Ramifications of the Change in Hong Kong’s Trade Status
for Importers and Exporters in the U.S. Market
By Harold Jackson, Associate Attorney, Braumiller Law Group
Long before it was established as a special administrative region of China, the Fragrant Harbor (“Hong Kong”) was considered a separate economy from China (“the PRC”) for trade purposes. This changed when President Trump signed Executive Order 13936 on July 14, 2020, which “normalized” Hong Kong’s trade status with the rest of the PRC’s economy. Hong Kong’s change in trade status had a significant impact on the U.S. regulatory enforcement of transactions with Hong Kong entities, especially country of origin marking, assessment of Antidumping & Countervailing Duties, and controlled exports.
When was Hong Kong “normalized” and what does that mean?
The Sino-British Joint Declaration, registered at the U.N. in 1985, required the implementation of a “one country, two systems” policy by the PRC, under which Hong Kong would “retain its current lifestyle and legal, social, and economic systems until at least the year 2047.” The U.S. laws respecting Hong Kong’s trade status[1] provide that the U.S. should respect Hong Kong’s status as a fully autonomous and separate customs territory from the PRC.[2]
However, as of July 14, 2020, the U.S. no longer treats Hong Kong as a separate economy from the PRC. Relying on the U.S.-Hong Kong Policy Act, President Trump signed Executive Order 13936, which required the U.S. to “suspend or eliminate different and preferential treatment for Hong Kong.” The Executive Order was in response to the Secretary of State’s findings that the PRC had fundamentally undermined Hong Kong’s autonomy by enacting new Chinese National Security Legislation that brought the PRC’s police authority in Hong Kong on par to that of mainland China.
What are the ramifications for the trade community?
The following are the key aspects of U.S. import and export regulations that are significantly affected by Hong Kong’s normalization requirements:
1) Marking and Country of Origin: Because the country of origin historically designated for Hong Kong (“HK”) can no longer be used, goods made in Hong Kong must be marked as Chinese origin in compliance with 19 U.S.C. § 1304 that are entered after September 25, 2021, which exposes them to Section 301 Duties.[3]
2) Antidumping & Countervailing Duties: For purposes of obtaining a separate Antidumping Duty rate, Hong Kong was considered to have its own free market economy that was separate from the PRC’s nonmarket economy designation.[4] Now, Hong Kong does not benefit from free market economy status. Rather, producers in Hong Kong will share the PRC-wide rate in Antidumping & Countervailing Duty investigations because Hong Kong is now included in the PRC’s nonmarket economy.

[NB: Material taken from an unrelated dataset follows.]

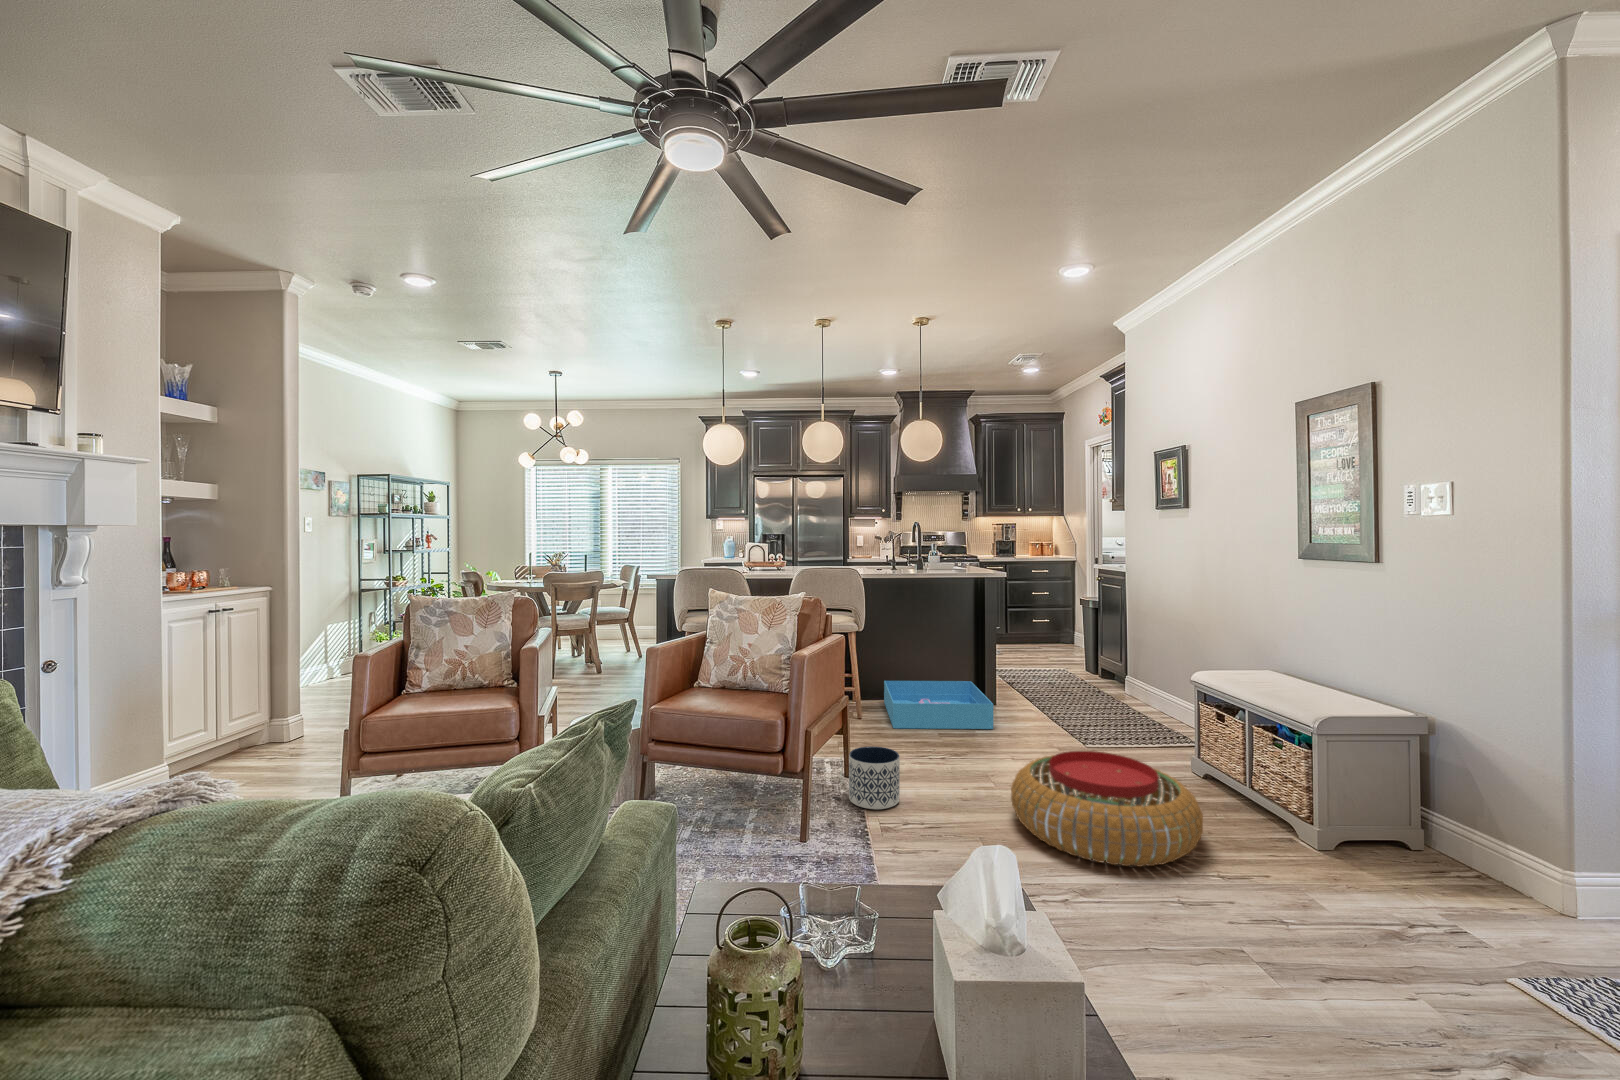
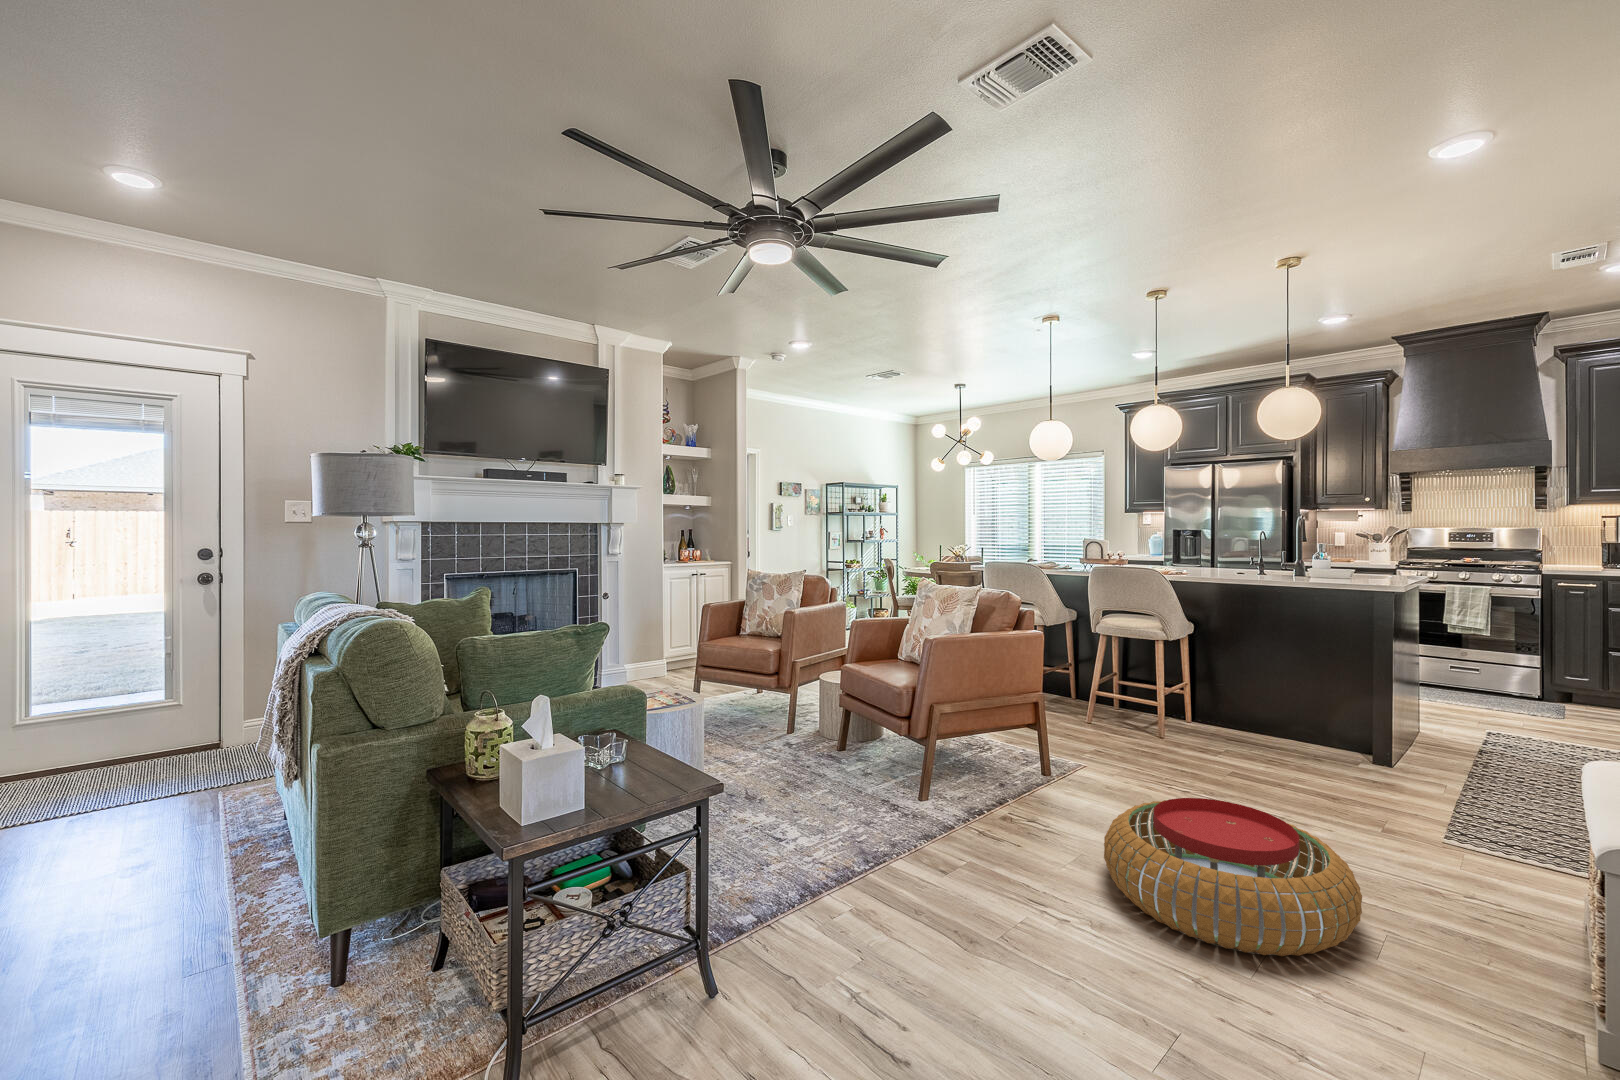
storage bin: present [884,681,993,729] -> none [1165,707,1338,788]
planter: present [849,746,900,809] -> none [994,743,1048,806]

3) Controlled Exports: On December 23, 2020, the Bureau of Industry and Security (“BIS”) published guidance that exports to Hong Kong are treated as transactions destined for the PRC under the Export Administration Regulations (“EAR”).[5] On July 16, 2021, several U.S. agencies, including the Department of the Treasury and the Department of Commerce, jointly published a “Hong Kong Business Advisory” that, in part, warned U.S. companies transacting with certain Hong Kong entities would be exposed to sanctions enforced by the Office of Foreign Asset Controls (“OFAC”) and that certain Hong Kong government entities were already placed on BIS’s military end-user restricted list.
Hong Kong is a frequented transshipping point for international transactions, which has not changed with its U.S. trade status designation. U.S. exporters to Hong Kong should implement the same heightened procedures and due diligence as they would for their Chinese transactions. Additionally, U.S. importers should begin complying with marking and other import rules immediately and should consider filing a prior disclosure with U.S. Customs & Border Protection to avoid penalties if they have not.
[1] U.S.-Hong Kong Policy Act of 1992, the Hong Kong Human Rights and Democracy Act of 2019, and the Hong Kong Autonomy Act of 2020.
[2] See 22 U.S.C. 5712-13.
[3] See 85 FR 48551.
[4] See Transcom, Inc. v. U.S., 121 F. Supp. 2d 690 (Ct Int’l Trade 2000) (affirmed 2002) (Where the CIT reviewed the ITA’s notice and determination in the tapered roller bearings investigation A-570-601 to impose PRC-wide rates to products exported by Hong Kong. Although Hong Kong was stipulated to be a market economy that was separate from the PRC’s nonmarket economy, the ITA could have imposed PRC-wide rates on exporters in market economies, such as Hong Kong, if the rates are assigned to the Chinese suppliers. The Court explained that the “rate applicable to Transcom’s entries was derived from the PRC rate assigned to the PRC suppliers of Transcom’s Hong Kong exporters and was not directly related to the national status of Transcom’s Hong Kong exporters.” Id. at 705. Thus, in general, products sold by Hong Kong exporters are not subject to the PRC-wide rate because Hong Kong is a separate market economy, unless the Hong Kong exporters are simply reselling goods from Chinese suppliers.)